(Passage extrait)
******************************

TREMBLEMENTS - Après l’inoubliable Ixcanul, Tremblements. Après la campagne, ses croyances et ses mystères, la ville. La société dans ce qu’elle a de pire, sa rigidité pseudo rationnelle, l’absurde de l’uniformisation nécessaire à son fonctionnement, et comme le disait Freud depuis longtemps: tous les sacrifices qu’elle implique.
Après la nature, le bitume. Après la condition de la femme, celle de l’homme qui trouve les limites de son pouvoir dans l’expression de ce qu’il a de plus propre: son intimité... Mais en filigrane et de façon presque identique, toujours la solitude implacable de l’individu face au collectif et au déterminisme.
L’exercice des « thérapies de conversion » pratiquées au Guatemala pour endiguer "la plaie" de homosexualité, avère un monde terrifiant, prêt à tout et surtout au pire pour justifier de son bienfait. Cet engrenage de l’auto justification de la tyrannie morale est édifiant, et donne fort à penser sur les dérives que peuvent facilement prendre les régimes dits démocratiques…
Si l’accusation contre le pouvoir qui se fait rétrograde au nom d’une religion qui perd de sa force, renvoie plutôt bien l’écho à une réalité brûlante dans toute l’Amérique latine, les personnages se figent dans ce tableau de société démonstratif.
Reste une atmosphère visuellement superbe, assez dépaysante, par moments poignante, dans une mise en scène soignée, évocatrice qui rend parfaitement compte de ce qu’il y a de plus crasseux dans ces combats “contre le diable”.
NOTE 13/20 - C'est le syncrétisme religieux et culturel d'une terre habitée et tourmentée par des forces magiques et telluriques que nous dépeint encore ce cinéaste courageux.
Un film nécessaire, un tout petit peu trop pédagogique pour être réellement émouvant, et prendre la dimension promise du “tremblement”. L’ensemble reste tout à fait convaincant malgré tout.

******************************

(Listing fourni)

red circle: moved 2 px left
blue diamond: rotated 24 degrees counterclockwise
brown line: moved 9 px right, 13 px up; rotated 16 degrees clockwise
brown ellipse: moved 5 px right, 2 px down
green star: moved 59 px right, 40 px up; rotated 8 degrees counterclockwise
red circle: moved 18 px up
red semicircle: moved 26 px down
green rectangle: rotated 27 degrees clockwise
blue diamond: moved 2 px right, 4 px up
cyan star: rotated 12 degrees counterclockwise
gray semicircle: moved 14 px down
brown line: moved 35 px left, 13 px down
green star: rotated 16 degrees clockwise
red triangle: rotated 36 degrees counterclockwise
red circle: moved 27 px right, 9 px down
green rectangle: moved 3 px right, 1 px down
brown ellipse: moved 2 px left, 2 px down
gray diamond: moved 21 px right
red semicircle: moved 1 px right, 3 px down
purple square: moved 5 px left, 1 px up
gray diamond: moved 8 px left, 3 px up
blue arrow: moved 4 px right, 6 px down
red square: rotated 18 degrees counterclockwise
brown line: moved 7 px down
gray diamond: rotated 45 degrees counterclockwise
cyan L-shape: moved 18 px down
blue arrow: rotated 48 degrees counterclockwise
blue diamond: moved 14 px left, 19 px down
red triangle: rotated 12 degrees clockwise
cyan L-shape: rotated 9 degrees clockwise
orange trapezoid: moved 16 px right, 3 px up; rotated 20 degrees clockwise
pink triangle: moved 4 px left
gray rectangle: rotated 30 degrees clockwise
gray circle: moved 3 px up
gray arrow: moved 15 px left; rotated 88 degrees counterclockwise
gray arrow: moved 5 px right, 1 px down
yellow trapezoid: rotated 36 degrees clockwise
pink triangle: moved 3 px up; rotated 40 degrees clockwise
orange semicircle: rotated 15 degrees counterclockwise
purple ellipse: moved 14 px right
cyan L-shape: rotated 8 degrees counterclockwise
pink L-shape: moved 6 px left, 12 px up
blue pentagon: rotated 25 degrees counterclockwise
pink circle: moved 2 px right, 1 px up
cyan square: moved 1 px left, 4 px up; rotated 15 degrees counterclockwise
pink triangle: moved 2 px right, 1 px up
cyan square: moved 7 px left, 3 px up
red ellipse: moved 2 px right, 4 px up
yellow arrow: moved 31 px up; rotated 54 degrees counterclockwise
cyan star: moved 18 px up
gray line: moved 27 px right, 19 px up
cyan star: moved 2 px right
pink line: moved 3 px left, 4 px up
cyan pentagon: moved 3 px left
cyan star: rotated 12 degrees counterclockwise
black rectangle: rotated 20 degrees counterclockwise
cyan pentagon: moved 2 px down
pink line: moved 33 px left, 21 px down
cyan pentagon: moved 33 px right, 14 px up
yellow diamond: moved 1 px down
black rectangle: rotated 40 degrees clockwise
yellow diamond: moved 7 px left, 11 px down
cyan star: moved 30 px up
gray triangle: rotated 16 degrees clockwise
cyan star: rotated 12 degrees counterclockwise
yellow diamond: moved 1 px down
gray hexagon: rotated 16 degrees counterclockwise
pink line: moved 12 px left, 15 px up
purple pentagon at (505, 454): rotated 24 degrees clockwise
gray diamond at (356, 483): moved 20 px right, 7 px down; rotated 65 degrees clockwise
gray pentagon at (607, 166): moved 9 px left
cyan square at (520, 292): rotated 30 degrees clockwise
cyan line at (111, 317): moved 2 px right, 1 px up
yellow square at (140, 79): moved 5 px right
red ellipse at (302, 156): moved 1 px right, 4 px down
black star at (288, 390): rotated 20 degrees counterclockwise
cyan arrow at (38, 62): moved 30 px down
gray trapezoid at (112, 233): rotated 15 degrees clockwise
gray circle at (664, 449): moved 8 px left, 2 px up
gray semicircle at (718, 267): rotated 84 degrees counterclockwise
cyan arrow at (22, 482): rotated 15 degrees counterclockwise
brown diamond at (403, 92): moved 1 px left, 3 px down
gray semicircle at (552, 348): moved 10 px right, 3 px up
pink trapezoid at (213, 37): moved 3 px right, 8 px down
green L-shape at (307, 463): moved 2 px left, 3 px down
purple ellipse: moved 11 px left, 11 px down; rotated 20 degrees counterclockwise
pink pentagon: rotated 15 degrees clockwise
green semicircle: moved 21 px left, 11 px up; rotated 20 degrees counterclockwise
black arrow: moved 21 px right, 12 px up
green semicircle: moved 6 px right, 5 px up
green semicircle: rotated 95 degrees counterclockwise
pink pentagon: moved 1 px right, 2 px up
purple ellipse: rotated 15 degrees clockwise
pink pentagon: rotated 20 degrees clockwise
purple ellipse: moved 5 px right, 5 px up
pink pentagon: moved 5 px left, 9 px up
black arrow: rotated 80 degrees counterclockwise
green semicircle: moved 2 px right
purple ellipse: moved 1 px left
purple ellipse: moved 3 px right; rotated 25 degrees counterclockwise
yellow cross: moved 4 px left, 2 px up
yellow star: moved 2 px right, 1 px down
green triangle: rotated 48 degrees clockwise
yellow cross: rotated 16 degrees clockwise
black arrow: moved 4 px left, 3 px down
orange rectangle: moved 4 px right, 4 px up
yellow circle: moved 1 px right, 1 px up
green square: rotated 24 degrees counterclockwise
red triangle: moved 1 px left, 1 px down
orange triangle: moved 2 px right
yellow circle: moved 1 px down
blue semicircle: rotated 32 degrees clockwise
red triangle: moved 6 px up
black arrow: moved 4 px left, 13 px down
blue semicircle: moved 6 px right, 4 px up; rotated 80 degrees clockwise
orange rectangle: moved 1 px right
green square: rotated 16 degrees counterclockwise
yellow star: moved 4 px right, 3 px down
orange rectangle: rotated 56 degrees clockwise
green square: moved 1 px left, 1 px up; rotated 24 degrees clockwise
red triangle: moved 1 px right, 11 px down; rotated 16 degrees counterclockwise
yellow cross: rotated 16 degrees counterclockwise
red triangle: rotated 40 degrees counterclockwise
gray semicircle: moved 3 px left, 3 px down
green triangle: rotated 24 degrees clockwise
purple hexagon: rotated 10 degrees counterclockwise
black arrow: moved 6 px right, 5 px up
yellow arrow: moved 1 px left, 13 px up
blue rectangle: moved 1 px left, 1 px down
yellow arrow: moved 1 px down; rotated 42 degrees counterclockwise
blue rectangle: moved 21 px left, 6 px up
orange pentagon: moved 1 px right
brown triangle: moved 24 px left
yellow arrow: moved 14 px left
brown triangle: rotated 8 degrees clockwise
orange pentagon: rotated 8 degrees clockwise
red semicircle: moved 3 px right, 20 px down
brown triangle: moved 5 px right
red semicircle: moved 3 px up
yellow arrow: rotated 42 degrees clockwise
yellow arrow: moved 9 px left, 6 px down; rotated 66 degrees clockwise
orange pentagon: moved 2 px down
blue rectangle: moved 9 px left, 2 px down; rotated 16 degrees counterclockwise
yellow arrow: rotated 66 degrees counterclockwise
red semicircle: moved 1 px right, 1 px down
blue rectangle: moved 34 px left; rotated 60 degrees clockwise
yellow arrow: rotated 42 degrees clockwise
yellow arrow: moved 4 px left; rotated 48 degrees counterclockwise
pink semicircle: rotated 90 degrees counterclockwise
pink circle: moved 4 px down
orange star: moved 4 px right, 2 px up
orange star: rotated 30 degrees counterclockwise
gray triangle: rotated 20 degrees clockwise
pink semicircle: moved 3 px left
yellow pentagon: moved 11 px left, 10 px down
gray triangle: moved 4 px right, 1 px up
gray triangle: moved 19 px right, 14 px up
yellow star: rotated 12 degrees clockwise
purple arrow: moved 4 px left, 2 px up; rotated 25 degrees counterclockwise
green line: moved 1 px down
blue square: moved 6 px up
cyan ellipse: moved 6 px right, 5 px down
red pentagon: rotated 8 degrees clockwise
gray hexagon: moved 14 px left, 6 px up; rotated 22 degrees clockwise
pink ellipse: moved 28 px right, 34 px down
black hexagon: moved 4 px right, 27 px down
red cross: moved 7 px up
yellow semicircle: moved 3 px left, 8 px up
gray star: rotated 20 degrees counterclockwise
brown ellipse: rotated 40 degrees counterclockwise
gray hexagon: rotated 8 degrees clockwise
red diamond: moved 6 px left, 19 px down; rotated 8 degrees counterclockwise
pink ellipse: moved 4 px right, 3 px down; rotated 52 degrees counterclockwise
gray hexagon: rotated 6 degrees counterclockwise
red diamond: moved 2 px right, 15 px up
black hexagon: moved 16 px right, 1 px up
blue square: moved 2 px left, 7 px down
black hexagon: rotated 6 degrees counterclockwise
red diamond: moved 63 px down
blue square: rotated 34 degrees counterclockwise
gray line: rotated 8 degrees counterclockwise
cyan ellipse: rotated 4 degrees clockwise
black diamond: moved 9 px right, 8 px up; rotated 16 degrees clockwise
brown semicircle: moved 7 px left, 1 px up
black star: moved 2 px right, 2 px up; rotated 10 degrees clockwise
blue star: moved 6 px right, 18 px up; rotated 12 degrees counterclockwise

******************************

(Activité)
Répondez aux questions suivantes d'après la critique de Tremblements.
1. Quel film est cité comme venant avant Tremblements ?
2. Dans quel pays sont pratiquées les « thérapies de conversion » dont parle le texte ?
3. Quelle note le film reçoit-il ?

(Réponse)
1. Ixcanul.
2. Au Guatemala.
3. 13/20.